Une soif de victoire que confirme Morgan Parra en même temps qu’il se souvient d’un entraîneur aussi rigoureux avec ses joueurs qu’il apparaît disponible et affable avec les médias. "A Clermont, c’était un peu dur, un peu tendu au début avec lui, quelqu’un que j’ai appris à connaître, se rappelle le demi de mêlée. Il est très professionnel et très dur. Mais il est aussi très attachant en dehors." Un entraîneur des lignes arrières à l'ASM que Benjamin Kayser dépeint encore comme "très précis, très appliqué, très apprécié humainement, et très présent au quotidien." Concordant encore avec le portrait qu’en dresse Wesley Fofana révélé lors du Mondial 2011 sous les ordres de Schmidt.

"Exigeant" et "humain" à la fois

" Si je suis inquiet ? Je suis toujours inquiet. Peut-être qu'on s'est laissé bercer par nos deux premiers matches… "

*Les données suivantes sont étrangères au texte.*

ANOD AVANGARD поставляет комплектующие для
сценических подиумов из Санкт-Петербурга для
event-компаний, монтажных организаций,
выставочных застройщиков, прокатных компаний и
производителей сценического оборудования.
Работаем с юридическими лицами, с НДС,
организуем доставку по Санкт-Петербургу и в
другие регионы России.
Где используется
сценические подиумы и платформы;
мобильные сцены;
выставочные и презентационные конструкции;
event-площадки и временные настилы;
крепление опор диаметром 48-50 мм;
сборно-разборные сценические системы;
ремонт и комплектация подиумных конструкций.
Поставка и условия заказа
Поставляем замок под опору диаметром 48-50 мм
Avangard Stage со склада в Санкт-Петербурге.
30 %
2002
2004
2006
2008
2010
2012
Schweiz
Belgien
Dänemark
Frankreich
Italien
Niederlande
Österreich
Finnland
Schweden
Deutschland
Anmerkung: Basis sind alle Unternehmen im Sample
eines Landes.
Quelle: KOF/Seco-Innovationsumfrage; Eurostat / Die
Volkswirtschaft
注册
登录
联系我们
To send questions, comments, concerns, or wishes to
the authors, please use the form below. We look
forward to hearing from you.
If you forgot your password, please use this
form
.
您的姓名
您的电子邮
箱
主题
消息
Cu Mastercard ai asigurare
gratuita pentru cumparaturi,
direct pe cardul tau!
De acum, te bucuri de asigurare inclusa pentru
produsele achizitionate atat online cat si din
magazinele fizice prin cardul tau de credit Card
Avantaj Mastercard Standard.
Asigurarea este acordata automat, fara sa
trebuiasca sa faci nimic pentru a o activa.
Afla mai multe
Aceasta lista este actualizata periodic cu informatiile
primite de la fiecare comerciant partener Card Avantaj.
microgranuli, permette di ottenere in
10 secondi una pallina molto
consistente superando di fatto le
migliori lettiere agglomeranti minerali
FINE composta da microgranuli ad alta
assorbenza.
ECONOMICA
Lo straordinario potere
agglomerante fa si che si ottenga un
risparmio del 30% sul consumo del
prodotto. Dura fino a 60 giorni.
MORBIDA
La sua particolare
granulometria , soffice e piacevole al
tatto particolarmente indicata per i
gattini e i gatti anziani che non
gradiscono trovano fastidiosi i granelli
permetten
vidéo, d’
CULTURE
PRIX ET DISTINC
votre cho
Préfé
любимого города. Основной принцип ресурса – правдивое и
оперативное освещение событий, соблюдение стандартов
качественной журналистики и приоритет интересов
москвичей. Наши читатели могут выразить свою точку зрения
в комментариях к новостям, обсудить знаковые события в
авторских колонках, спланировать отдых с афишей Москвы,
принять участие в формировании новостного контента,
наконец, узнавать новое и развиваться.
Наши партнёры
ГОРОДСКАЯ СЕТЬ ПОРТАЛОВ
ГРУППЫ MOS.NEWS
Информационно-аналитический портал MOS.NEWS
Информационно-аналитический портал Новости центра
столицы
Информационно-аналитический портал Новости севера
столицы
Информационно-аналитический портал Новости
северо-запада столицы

"Il demande toujours énormément à ses joueurs. Il faut beaucoup donner pour le satisfaire, être concentré, toujours à 150%. À Clermont, il m’aimait plutôt bien, il me parlait beaucoup aux entraînements, il fallait que je fasse les choses parfaitement tout le temps, décrit le trois-quarts centre. C'est un entraîneur très exigeant qui aime la précision, la vitesse et la fluidité dans le jeu. Il y a bien sûr sa patte dans le jeu irlandais". Kayser prend le relais : "L’Irlande de Joe Schmidt est un bon mix entre le jeu au large et le jeu de défi, mètre après mètre, du Munster que nous avons affronté en Coupe d’Europe avec Clermont, où Conor Murray et son jeu au pied, ainsi que Paul O’Connell dans le combat, sont particulièrement importants."  Avec ce souci permanent de s’adapter à son adversaire : "C’est quelqu’un de très appliqué sur les lancements. Il va chercher chaque petit détail à exploiter et préparera toujours quelque chose en fonction", prévient Parra.    

Le match tactique avec Saint-André lui aussi a paru déséquilibré jusqu’à cette dernière sortie contre l’Italie. Suffisamment décevante pour l’inquiéter : "Si je suis inquiet ? Je suis toujours inquiet. Peut-être qu'on s'est laissé bercer par nos deux premiers matches…", dira Schmidt. Raison de plus pour se méfier du sorcier kiwi de l’Irlande.